Copy out every line of each item below, word for word.
### RAW DATA
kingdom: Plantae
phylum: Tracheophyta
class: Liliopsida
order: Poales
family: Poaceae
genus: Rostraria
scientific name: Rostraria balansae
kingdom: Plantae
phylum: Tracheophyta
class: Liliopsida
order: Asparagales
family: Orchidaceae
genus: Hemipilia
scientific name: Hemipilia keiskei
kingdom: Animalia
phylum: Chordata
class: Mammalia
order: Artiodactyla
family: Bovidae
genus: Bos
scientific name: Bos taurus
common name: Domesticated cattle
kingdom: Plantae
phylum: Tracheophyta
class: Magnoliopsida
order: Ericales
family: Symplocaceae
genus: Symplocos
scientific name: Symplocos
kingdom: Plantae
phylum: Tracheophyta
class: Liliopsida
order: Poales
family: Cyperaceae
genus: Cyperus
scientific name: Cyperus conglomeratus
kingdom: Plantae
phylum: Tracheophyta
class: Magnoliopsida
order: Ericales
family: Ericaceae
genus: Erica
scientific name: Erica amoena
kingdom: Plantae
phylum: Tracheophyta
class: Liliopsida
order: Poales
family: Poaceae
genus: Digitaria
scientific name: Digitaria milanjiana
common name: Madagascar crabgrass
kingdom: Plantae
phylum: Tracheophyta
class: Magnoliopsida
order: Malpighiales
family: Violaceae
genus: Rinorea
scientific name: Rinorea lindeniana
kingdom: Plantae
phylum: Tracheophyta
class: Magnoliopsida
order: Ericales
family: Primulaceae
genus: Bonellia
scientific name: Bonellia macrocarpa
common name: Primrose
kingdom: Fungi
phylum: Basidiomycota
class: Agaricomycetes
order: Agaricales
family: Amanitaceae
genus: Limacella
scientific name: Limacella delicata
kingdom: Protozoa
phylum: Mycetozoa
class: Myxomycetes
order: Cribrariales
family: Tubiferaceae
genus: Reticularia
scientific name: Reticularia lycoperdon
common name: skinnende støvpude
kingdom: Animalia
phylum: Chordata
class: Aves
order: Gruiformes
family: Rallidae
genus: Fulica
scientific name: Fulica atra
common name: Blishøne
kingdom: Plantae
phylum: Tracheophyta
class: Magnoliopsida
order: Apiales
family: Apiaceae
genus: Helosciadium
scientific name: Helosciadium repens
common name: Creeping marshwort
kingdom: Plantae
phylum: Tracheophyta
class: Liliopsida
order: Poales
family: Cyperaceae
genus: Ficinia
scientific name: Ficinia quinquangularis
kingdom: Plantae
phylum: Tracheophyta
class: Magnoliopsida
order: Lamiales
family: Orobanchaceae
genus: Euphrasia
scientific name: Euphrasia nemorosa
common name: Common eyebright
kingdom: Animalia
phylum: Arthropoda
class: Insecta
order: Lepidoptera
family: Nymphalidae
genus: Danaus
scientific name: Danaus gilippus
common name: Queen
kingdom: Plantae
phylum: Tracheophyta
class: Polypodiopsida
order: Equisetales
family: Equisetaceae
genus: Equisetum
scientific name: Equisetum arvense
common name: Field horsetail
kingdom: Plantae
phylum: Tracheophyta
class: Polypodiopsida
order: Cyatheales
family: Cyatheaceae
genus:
######
* **FULL RESPONSE**
kingdom: Plantae
phylum: Tracheophyta
class: Liliopsida
order: Poales
family: Poaceae
genus: Rostraria
scientific name: Rostraria balansae
kingdom: Plantae
phylum: Tracheophyta
class: Liliopsida
order: Asparagales
family: Orchidaceae
genus: Hemipilia
scientific name: Hemipilia keiskei
kingdom: Animalia
phylum: Chordata
class: Mammalia
order: Artiodactyla
family: Bovidae
genus: Bos
scientific name: Bos taurus
common name: Domesticated cattle
kingdom: Plantae
phylum: Tracheophyta
class: Magnoliopsida
order: Ericales
family: Symplocaceae
genus: Symplocos
scientific name: Symplocos
kingdom: Plantae
phylum: Tracheophyta
class: Liliopsida
order: Poales
family: Cyperaceae
genus: Cyperus
scientific name: Cyperus conglomeratus
kingdom: Plantae
phylum: Tracheophyta
class: Magnoliopsida
order: Ericales
family: Ericaceae
genus: Erica
scientific name: Erica amoena
kingdom: Plantae
phylum: Tracheophyta
class: Liliopsida
order: Poales
family: Poaceae
genus: Digitaria
scientific name: Digitaria milanjiana
common name: Madagascar crabgrass
kingdom: Plantae
phylum: Tracheophyta
class: Magnoliopsida
order: Malpighiales
family: Violaceae
genus: Rinorea
scientific name: Rinorea lindeniana
kingdom: Plantae
phylum: Tracheophyta
class: Magnoliopsida
order: Ericales
family: Primulaceae
genus: Bonellia
scientific name: Bonellia macrocarpa
common name: Primrose
kingdom: Fungi
phylum: Basidiomycota
class: Agaricomycetes
order: Agaricales
family: Amanitaceae
genus: Limacella
scientific name: Limacella delicata
kingdom: Protozoa
phylum: Mycetozoa
class: Myxomycetes
order: Cribrariales
family: Tubiferaceae
genus: Reticularia
scientific name: Reticularia lycoperdon
common name: skinnende støvpude
kingdom: Animalia
phylum: Chordata
class: Aves
order: Gruiformes
family: Rallidae
genus: Fulica
scientific name: Fulica atra
common name: Blishøne
kingdom: Plantae
phylum: Tracheophyta
class: Magnoliopsida
order: Apiales
family: Apiaceae
genus: Helosciadium
scientific name: Helosciadium repens
common name: Creeping marshwort
kingdom: Plantae
phylum: Tracheophyta
class: Liliopsida
order: Poales
family: Cyperaceae
genus: Ficinia
scientific name: Ficinia quinquangularis
kingdom: Plantae
phylum: Tracheophyta
class: Magnoliopsida
order: Lamiales
family: Orobanchaceae
genus: Euphrasia
scientific name: Euphrasia nemorosa
common name: Common eyebright
kingdom: Animalia
phylum: Arthropoda
class: Insecta
order: Lepidoptera
family: Nymphalidae
genus: Danaus
scientific name: Danaus gilippus
common name: Queen
kingdom: Plantae
phylum: Tracheophyta
class: Polypodiopsida
order: Equisetales
family: Equisetaceae
genus: Equisetum
scientific name: Equisetum arvense
common name: Field horsetail
kingdom: Plantae
phylum: Tracheophyta
class: Polypodiopsida
order: Cyatheales
family: Cyatheaceae
genus:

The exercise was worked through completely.